### Brief:
Using the records below, transcribe word for word the stretch from the line that contains "index pip: (267, 351)" through the line that contains "pinky dip: (706, 700)", both end lines included, and nothing else.

### Data:
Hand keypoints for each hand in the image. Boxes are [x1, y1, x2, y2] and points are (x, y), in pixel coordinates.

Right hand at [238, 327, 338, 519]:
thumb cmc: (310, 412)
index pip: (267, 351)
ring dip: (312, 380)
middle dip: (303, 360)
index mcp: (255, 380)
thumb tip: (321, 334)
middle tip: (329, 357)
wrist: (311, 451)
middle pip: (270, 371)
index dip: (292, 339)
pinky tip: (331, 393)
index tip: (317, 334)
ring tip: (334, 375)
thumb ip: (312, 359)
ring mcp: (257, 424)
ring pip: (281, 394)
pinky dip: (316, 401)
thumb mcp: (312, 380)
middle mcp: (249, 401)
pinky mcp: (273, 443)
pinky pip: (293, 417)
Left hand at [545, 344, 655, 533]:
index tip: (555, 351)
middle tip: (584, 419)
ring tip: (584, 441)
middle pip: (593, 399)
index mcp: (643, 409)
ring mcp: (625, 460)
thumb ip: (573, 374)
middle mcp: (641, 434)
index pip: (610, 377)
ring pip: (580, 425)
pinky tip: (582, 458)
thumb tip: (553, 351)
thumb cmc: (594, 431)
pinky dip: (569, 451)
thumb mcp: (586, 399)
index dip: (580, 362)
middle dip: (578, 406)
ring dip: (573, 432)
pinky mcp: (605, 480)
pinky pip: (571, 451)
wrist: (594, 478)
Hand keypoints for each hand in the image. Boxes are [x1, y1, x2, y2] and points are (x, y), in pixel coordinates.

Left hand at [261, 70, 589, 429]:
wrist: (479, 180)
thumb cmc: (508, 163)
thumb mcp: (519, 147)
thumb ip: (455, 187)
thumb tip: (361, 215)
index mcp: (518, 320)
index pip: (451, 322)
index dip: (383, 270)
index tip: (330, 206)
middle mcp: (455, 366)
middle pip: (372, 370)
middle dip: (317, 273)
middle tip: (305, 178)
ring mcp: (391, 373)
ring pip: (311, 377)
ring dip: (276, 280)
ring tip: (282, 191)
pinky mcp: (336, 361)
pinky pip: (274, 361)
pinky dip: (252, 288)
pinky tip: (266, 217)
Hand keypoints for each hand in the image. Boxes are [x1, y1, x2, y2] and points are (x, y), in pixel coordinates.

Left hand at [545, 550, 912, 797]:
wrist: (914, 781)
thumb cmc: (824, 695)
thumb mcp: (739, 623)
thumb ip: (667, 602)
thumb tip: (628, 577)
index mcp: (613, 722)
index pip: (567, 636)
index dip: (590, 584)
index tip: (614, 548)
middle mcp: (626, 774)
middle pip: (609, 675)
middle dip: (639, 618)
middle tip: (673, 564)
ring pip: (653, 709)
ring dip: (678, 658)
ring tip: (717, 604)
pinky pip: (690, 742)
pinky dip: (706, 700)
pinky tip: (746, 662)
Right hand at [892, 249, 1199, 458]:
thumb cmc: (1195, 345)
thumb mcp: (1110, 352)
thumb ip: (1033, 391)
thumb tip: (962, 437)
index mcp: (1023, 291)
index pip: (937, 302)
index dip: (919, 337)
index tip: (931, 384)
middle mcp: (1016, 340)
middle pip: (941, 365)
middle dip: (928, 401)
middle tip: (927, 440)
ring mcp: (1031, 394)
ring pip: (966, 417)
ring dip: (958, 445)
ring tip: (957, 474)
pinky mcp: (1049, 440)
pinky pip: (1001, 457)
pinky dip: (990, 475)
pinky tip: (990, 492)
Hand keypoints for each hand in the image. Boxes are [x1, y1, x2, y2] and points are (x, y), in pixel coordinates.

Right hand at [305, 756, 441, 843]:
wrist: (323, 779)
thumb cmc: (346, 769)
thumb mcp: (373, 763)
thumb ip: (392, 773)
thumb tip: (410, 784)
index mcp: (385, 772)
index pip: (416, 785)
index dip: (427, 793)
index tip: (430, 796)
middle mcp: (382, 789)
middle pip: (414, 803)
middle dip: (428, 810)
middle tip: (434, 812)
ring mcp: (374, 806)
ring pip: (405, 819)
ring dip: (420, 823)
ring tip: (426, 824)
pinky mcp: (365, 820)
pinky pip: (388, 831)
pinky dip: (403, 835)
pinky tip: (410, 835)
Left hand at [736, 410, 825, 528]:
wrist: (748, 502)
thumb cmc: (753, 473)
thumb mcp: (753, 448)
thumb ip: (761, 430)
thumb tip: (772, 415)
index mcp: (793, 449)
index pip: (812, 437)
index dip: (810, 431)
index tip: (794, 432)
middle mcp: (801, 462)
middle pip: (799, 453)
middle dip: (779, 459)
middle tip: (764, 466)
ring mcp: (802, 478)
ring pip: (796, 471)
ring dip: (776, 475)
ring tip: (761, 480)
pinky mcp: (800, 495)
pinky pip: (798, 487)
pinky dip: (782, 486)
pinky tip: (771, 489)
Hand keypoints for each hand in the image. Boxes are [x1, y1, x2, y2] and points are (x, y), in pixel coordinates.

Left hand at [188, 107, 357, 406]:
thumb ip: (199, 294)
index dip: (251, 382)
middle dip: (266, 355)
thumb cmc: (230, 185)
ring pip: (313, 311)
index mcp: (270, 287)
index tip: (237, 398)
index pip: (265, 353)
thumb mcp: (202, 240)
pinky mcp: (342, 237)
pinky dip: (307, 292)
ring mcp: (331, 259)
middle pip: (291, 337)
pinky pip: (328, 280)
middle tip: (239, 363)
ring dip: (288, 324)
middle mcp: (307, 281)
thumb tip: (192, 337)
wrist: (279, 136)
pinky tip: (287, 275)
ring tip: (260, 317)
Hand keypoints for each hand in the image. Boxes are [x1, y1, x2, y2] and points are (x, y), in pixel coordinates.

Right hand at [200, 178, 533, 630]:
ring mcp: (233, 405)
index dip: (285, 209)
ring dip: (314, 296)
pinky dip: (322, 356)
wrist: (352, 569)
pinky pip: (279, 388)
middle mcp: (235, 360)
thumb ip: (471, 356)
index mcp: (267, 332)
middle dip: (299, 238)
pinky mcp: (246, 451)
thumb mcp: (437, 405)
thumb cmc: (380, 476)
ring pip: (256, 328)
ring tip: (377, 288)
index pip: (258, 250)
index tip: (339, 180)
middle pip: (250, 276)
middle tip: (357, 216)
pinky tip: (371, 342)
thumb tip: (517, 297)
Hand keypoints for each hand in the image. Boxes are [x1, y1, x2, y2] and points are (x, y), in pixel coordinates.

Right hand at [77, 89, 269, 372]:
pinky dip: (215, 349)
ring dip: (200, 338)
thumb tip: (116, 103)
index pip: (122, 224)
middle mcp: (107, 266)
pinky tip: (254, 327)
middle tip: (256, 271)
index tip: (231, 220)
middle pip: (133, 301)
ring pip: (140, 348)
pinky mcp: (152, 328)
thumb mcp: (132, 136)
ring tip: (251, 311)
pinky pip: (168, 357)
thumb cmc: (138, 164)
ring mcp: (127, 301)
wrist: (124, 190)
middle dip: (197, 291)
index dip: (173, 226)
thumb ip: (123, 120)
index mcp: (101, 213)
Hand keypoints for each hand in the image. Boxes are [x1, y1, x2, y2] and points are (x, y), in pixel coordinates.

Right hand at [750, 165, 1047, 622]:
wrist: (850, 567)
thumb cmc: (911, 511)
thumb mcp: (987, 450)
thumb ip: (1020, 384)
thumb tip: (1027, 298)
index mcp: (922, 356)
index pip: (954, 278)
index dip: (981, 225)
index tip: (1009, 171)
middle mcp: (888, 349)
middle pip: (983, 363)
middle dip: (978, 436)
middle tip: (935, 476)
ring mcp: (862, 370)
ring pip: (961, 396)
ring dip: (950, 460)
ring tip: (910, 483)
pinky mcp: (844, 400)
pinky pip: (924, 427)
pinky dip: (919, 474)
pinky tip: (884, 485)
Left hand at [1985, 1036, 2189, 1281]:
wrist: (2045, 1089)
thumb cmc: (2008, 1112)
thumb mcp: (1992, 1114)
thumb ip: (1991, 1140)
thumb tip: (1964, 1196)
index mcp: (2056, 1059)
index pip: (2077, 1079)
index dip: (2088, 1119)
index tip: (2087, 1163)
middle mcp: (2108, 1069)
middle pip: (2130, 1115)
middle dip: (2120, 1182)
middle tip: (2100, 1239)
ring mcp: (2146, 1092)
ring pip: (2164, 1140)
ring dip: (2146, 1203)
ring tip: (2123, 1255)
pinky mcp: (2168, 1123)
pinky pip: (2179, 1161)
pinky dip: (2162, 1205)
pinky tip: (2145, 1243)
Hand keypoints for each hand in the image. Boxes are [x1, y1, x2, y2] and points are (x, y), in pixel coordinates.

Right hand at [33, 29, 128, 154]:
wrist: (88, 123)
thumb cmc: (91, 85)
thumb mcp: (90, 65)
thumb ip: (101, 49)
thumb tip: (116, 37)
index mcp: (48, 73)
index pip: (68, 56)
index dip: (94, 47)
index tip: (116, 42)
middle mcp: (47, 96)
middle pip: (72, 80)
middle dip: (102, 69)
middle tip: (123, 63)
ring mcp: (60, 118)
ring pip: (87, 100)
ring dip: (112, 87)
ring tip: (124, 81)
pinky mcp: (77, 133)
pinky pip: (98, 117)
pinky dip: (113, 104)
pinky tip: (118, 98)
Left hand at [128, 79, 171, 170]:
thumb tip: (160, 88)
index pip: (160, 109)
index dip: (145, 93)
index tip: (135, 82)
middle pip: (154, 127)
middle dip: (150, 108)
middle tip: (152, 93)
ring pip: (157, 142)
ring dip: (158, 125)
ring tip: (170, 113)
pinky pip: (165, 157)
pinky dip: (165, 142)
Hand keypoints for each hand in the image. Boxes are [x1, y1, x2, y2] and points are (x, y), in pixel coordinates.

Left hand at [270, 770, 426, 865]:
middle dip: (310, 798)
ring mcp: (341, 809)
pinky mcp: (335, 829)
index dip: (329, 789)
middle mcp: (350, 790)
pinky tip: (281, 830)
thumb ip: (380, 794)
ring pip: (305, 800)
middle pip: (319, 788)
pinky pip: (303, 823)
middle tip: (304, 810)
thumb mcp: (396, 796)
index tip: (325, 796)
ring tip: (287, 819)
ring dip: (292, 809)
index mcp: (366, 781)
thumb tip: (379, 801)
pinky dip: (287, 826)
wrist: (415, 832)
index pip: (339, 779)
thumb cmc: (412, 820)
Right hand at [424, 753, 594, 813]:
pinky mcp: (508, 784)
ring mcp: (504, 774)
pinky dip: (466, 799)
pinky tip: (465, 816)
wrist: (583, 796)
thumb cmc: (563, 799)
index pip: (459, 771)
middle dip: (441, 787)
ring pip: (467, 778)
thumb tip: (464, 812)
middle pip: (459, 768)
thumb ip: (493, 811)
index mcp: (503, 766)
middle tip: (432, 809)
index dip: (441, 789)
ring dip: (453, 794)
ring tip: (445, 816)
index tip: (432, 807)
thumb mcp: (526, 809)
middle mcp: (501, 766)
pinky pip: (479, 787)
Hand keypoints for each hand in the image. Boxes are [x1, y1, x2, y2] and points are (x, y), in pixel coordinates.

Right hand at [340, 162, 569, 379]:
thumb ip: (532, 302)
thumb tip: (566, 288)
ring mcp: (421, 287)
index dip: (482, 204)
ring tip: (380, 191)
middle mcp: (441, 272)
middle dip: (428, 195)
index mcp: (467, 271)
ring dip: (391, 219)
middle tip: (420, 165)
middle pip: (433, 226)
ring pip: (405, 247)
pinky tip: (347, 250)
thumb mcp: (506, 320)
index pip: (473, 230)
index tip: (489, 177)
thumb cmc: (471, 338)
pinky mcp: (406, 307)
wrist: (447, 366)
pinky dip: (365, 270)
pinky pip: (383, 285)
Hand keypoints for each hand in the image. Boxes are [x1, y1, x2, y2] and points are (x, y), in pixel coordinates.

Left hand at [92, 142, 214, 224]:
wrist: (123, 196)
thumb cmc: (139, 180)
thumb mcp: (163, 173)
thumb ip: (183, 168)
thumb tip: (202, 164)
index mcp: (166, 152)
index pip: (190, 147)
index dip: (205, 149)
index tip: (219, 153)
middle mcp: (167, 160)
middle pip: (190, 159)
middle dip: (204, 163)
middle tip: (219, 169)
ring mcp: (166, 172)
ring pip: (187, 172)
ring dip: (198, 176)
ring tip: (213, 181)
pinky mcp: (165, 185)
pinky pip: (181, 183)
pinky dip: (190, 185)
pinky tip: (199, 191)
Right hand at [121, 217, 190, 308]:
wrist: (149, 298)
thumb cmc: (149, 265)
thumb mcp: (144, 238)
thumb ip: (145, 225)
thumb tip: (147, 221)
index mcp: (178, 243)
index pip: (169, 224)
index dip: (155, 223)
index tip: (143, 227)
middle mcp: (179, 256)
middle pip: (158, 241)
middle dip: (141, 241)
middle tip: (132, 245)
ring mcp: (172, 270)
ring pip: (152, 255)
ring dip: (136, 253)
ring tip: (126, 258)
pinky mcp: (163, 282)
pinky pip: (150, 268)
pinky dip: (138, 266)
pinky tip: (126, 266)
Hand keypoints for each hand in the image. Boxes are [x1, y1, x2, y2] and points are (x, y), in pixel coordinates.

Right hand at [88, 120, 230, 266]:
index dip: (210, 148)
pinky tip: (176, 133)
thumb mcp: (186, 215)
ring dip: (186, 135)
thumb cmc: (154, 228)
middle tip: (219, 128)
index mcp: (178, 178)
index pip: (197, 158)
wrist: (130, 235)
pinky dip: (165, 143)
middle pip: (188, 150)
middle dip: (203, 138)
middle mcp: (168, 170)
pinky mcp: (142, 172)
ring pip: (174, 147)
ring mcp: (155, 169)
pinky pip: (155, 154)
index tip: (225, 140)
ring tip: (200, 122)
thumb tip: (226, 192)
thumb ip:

### Worked solution:
index pip: (267, 351)
ring dip: (312, 380)
middle dip: (303, 360)
index mcp: (255, 380)
thumb tip: (321, 334)
middle tip: (329, 357)
wrist: (311, 451)
middle pip: (270, 371)
index dip: (292, 339)
pinky tip: (331, 393)
index tip: (317, 334)
ring tip: (334, 375)
thumb ip: (312, 359)
ring mcp: (257, 424)
ring pip: (281, 394)
pinky dip: (316, 401)
thumb mcp: (312, 380)
middle mcp: (249, 401)
pinky mcp: (273, 443)
pinky pip: (293, 417)
Left hand at [545, 344, 655, 533]:
index tip: (555, 351)
middle tip: (584, 419)
ring tip: (584, 441)
middle pip: (593, 399)
index mcp: (643, 409)
ring mcp: (625, 460)
thumb ip: (573, 374)
middle mcp: (641, 434)
index pip: (610, 377)
ring pip: (580, 425)
pinky tip: (582, 458)
thumb tip: (553, 351)
thumb cmc: (594, 431)
pinky dip: (569, 451)
thumb mcp: (586, 399)
index dip: (580, 362)
middle dip: (578, 406)
ring dip: (573, 432)
pinky mcp: (605, 480)
pinky pip: (571, 451)
wrist: (594, 478)
Hand keypoints for each hand in the image. Boxes are [x1, y1, x2, y2] and points are (x, y), in pixel coordinates.

Left hand at [261, 70, 589, 429]:
wrist: (479, 180)
thumb cmc: (508, 163)
thumb mcp: (519, 147)
thumb ip: (455, 187)
thumb tip: (361, 215)
index mcp: (518, 320)
index pip: (451, 322)
index dip: (383, 270)
index tip: (330, 206)
middle mcp: (455, 366)
middle pip: (372, 370)
middle dip: (317, 273)
middle tip: (305, 178)
ring mcp: (391, 373)
ring pip: (311, 377)
ring dip: (276, 280)
ring tip: (282, 191)
pinky mcp: (336, 361)
pinky pip: (274, 361)
pinky dip: (252, 288)
pinky tip: (266, 217)
Hand keypoints for each hand in the image. Boxes are [x1, y1, x2, y2] and points are (x, y), in pixel coordinates.

Left hand at [545, 550, 912, 797]:
wrist: (914, 781)
thumb cmc: (824, 695)
thumb mcp: (739, 623)
thumb ip: (667, 602)
thumb tip: (628, 577)
index mcp: (613, 722)
index pip: (567, 636)
index dip: (590, 584)
index tip: (614, 548)
middle mcp: (626, 774)
middle pip: (609, 675)
middle dip: (639, 618)
middle tip: (673, 564)
ring pip: (653, 709)
ring dip: (678, 658)
ring tip: (717, 604)
pinky pip: (690, 742)
pinky dip: (706, 700)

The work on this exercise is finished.